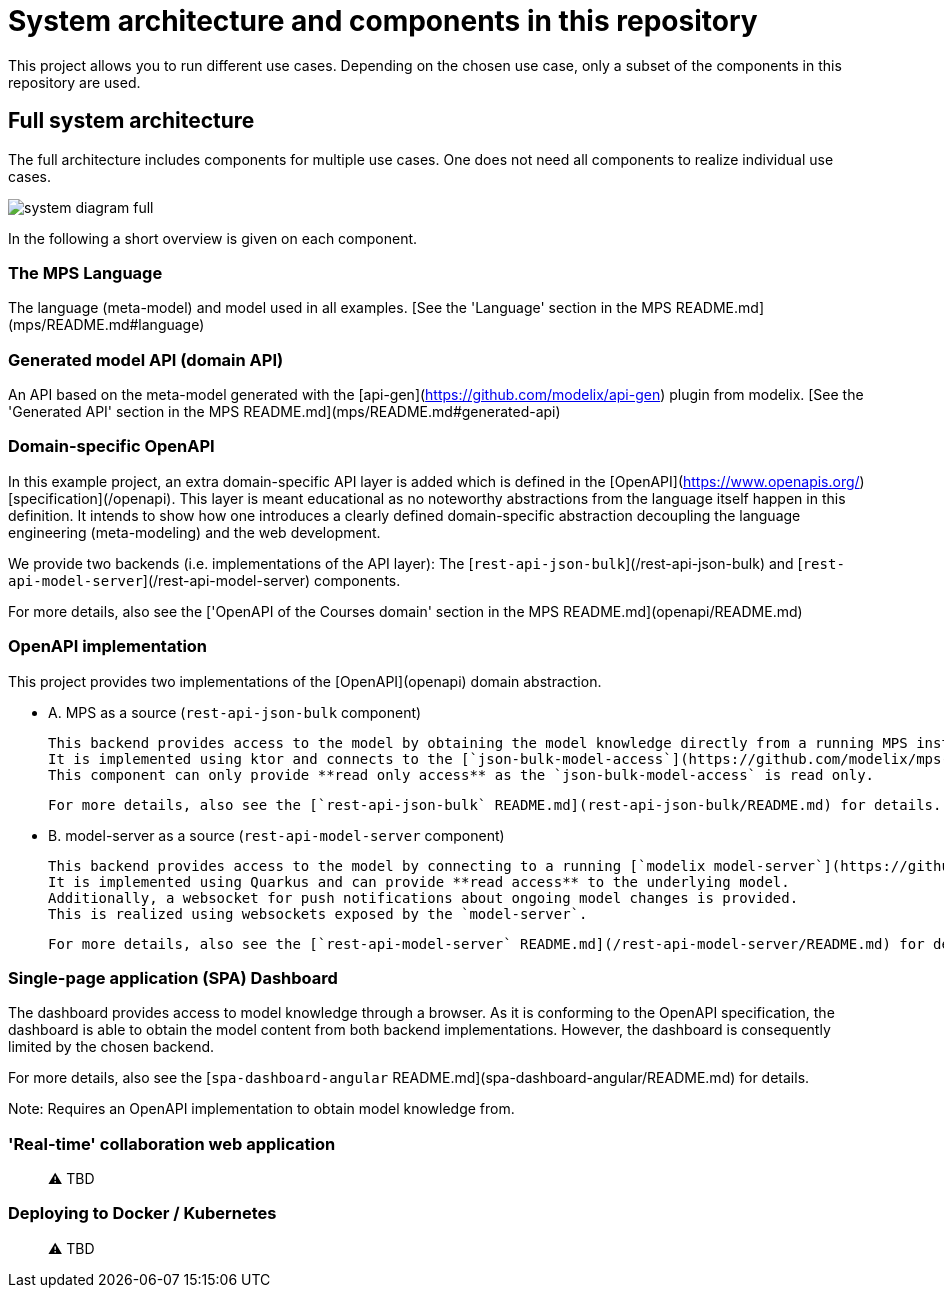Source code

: = System architecture and components in this repository
:navtitle: System Architecture


This project allows you to run different use cases.
Depending on the chosen use case, only a subset of the components in this repository are used.


== Full system architecture

The full architecture includes components for multiple use cases.
One does not need all components to realize individual use cases.

image::system-diagram-full.svg[]

In the following a short overview is given on each component.

=== **The MPS Language**

The language (meta-model) and model used in all examples.
[See the 'Language' section in the MPS README.md](mps/README.md#language)


=== **Generated model API (domain API)**

An API based on the meta-model generated with the [api-gen](https://github.com/modelix/api-gen) plugin from modelix.
[See the 'Generated API' section in the MPS README.md](mps/README.md#generated-api)



=== **Domain-specific OpenAPI**
In this example project, an extra domain-specific API layer is added which is defined in the [OpenAPI](https://www.openapis.org/) [specification](/openapi).
This layer is meant educational as no noteworthy abstractions from the language itself happen in this definition.
It intends to show how one introduces a clearly defined domain-specific abstraction decoupling the language engineering (meta-modeling) and the web development.

We provide two backends (i.e. implementations of the API layer): The [`rest-api-json-bulk`](/rest-api-json-bulk) and [`rest-api-model-server`](/rest-api-model-server) components.

For more details, also see the ['OpenAPI of the Courses domain' section in the MPS README.md](openapi/README.md)



=== **OpenAPI implementation**
This project provides two implementations of the [OpenAPI](openapi) domain abstraction.

- A. MPS as a source (`rest-api-json-bulk` component)

     This backend provides access to the model by obtaining the model knowledge directly from a running MPS instance.
     It is implemented using ktor and connects to the [`json-bulk-model-access`](https://github.com/modelix/mps-rest-model-access) plugin running inside of MPS.
     This component can only provide **read only access** as the `json-bulk-model-access` is read only.

     For more details, also see the [`rest-api-json-bulk` README.md](rest-api-json-bulk/README.md) for details.

- B. model-server as a source (`rest-api-model-server` component)

     This backend provides access to the model by connecting to a running [`modelix model-server`](https://github.com/modelix/modelix.core/tree/main/model-server).
     It is implemented using Quarkus and can provide **read access** to the underlying model.
     Additionally, a websocket for push notifications about ongoing model changes is provided.
     This is realized using websockets exposed by the `model-server`.

     For more details, also see the [`rest-api-model-server` README.md](/rest-api-model-server/README.md) for details.

=== **Single-page application (SPA) Dashboard**
The dashboard provides access to model knowledge through a browser.
As it is conforming to the OpenAPI specification, the dashboard is able to obtain the model content from both backend implementations.
However, the dashboard is consequently limited by the chosen backend.

For more details, also see the [`spa-dashboard-angular` README.md](spa-dashboard-angular/README.md) for details.

Note: Requires an OpenAPI implementation to obtain model knowledge from.

=== **'Real-time' collaboration web application**
> ⚠️ TBD

=== **Deploying to Docker / Kubernetes**
> ⚠️ TBD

============================================================

## Description of the task
From the records above, give again exactly the lines running from the line with "An API based" to the line with "In this example", inclusive.

## Result of the exercise
An API based on the meta-model generated with the [api-gen](https://github.com/modelix/api-gen) plugin from modelix.
[See the 'Generated API' section in the MPS README.md](mps/README.md#generated-api)



=== **Domain-specific OpenAPI**
In this example project, an extra domain-specific API layer is added which is defined in the [OpenAPI](https://www.openapis.org/) [specification](/openapi).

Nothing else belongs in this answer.